5th President of the Executive Council of PR Bosnia and Herzegovina
- In office 14 June 1965 – 1967
- Preceded by: Hasan Brkić
- Succeeded by: Branko Mikulić

Personal details
- Born: 4 November 1918 Gornji Ribnik, State of Slovenes, Croats and Serbs
- Died: 22 December 2004 (aged 86) Belgrade, Serbia and Montenegro
- Party: League of Communists of Yugoslavia
- Profession: Civil servant, soldier

Military service
- Allegiance: Yugoslavia
- Branch/service: Yugoslav Partisans
- Years of service: 1941–1945

= Rudi Kolak =

Yugoslav and Bosnian communist politician

Rudolf Kolak (4 November 1918 – 22 December 2004) was a Yugoslav and Bosnian communist politician.

==Biography==
Kolak was born in Gornji Ribnik near Ključ to a Bosnian Croat family. He studied at the University of Belgrade's Law School until 1940. Kolak joined the Communist Party of Yugoslavia in 1941, joining the Partisans. Later he became a member of the Central Committee of the Communist Party of Yugoslavia.

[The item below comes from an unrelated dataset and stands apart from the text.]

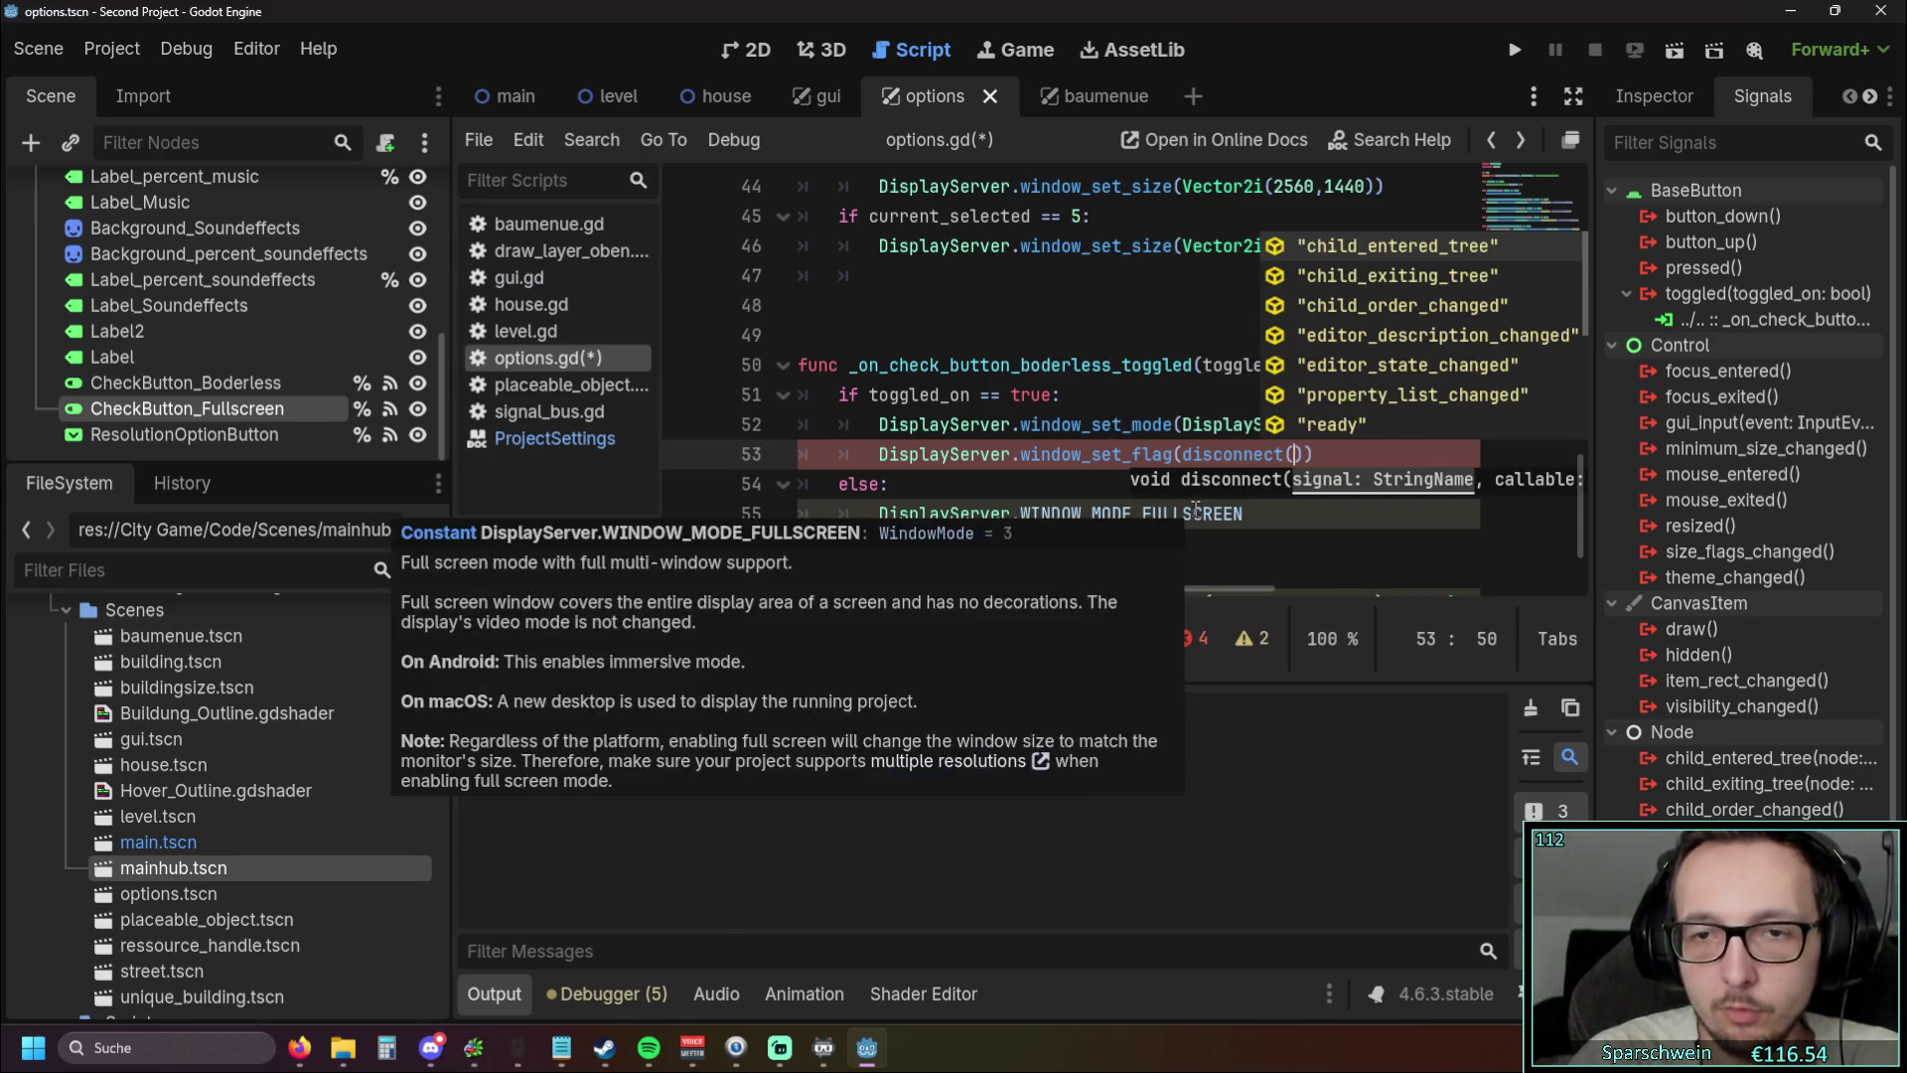
{"action": "key", "text": "BackSpace"}
{"action": "key", "text": "BackSpace"}
{"action": "key", "text": "BackSpace"}
{"action": "type", "text": "display"}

After the war, Kolak held various posts: he was Secretary of the People's Assembly of Socialist Republic of Bosnia and Herzegovina, President of People's Assembly in Banja Luka, President of the Supervisory Committee, and Minister in the Government of the Socialist Republic of Bosnia and Herzegovina.

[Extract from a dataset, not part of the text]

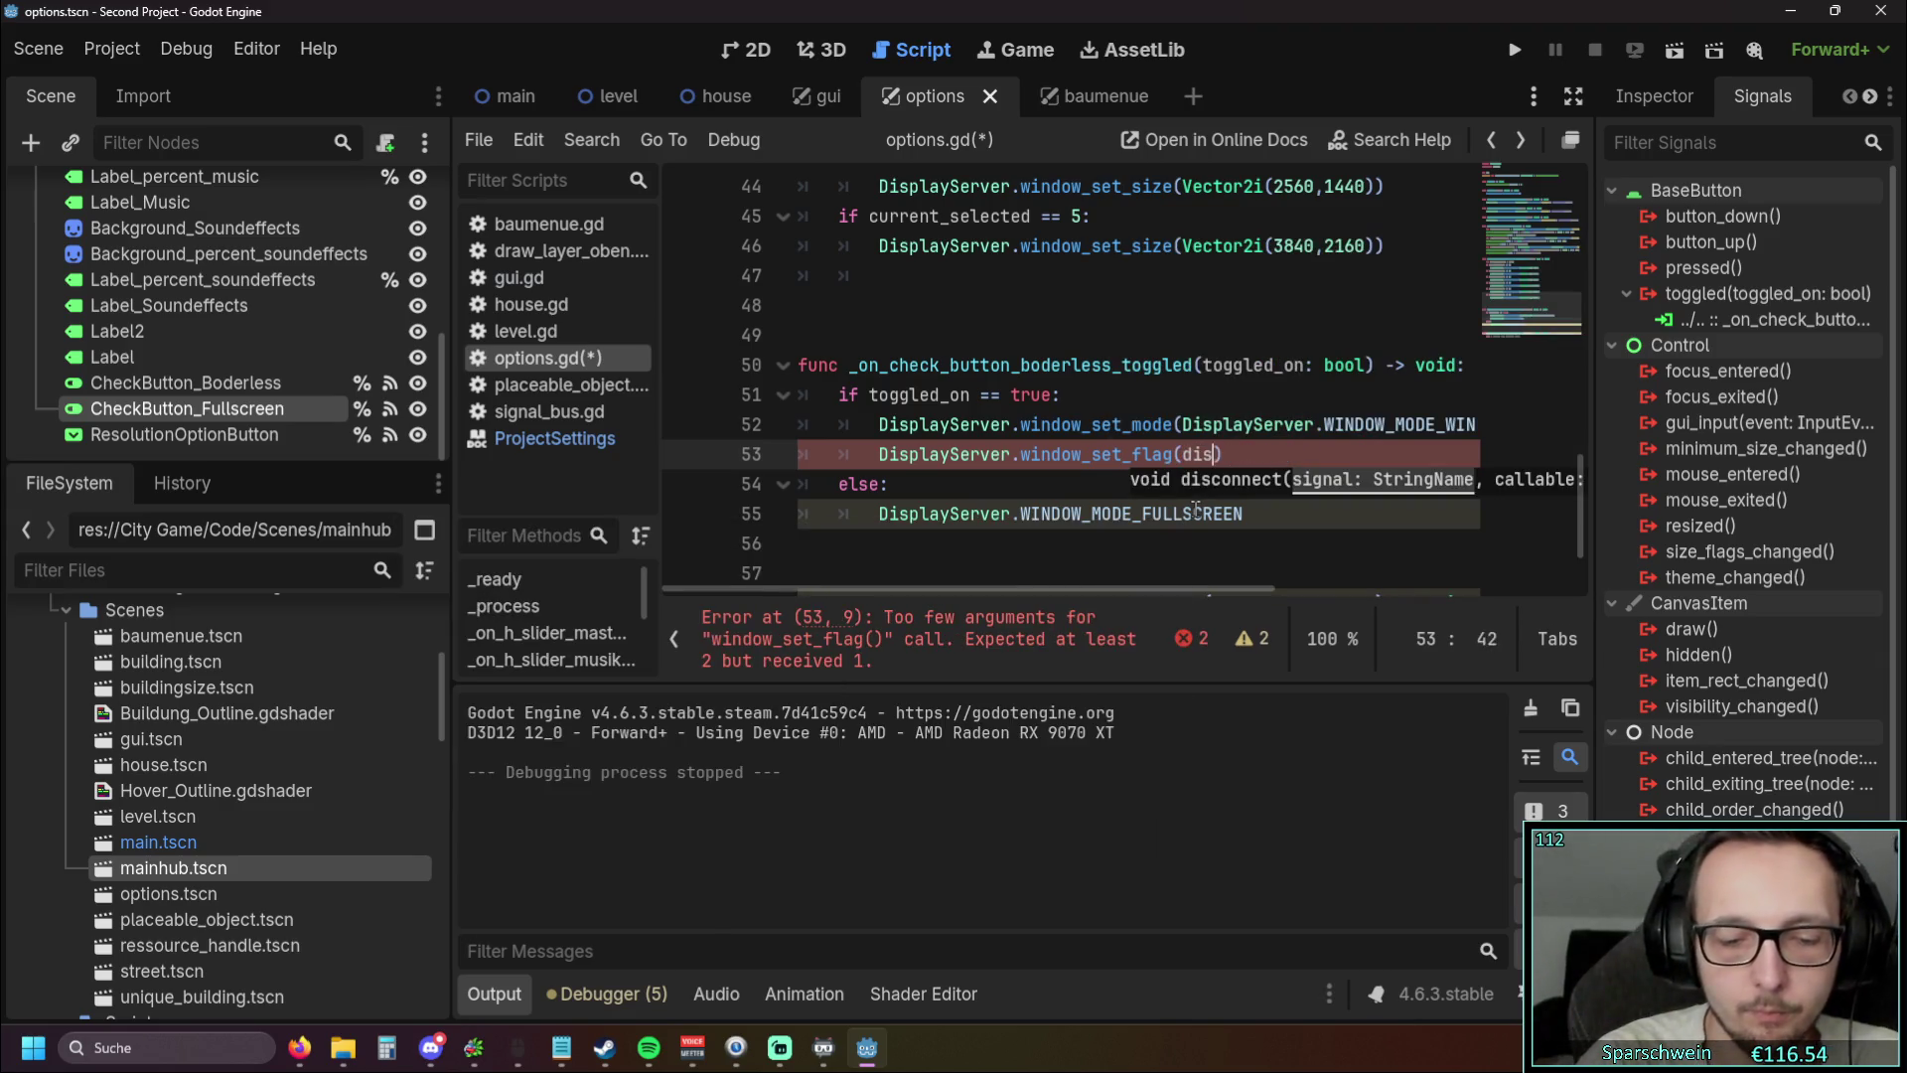
{"action": "key", "text": "Return"}
{"action": "type", "text": ".wind"}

After that he was spokesman in the Ministry of Finance of the Government of SFR Yugoslavia and spokesman of the President of Yugoslavia, Josip Broz Tito.

From 1963-65 he was Vice President of the Executive Council of SR Bosnia and Herzegovina and became President of the Executive Council of SR Bosnia and Herzegovina in 1965 and held that post until 1967.

After that he was Vice President of the Federal Government of SFR Yugoslavia from 1967–69 and President of the Yugoslav Chamber of Commerce from 1969-74.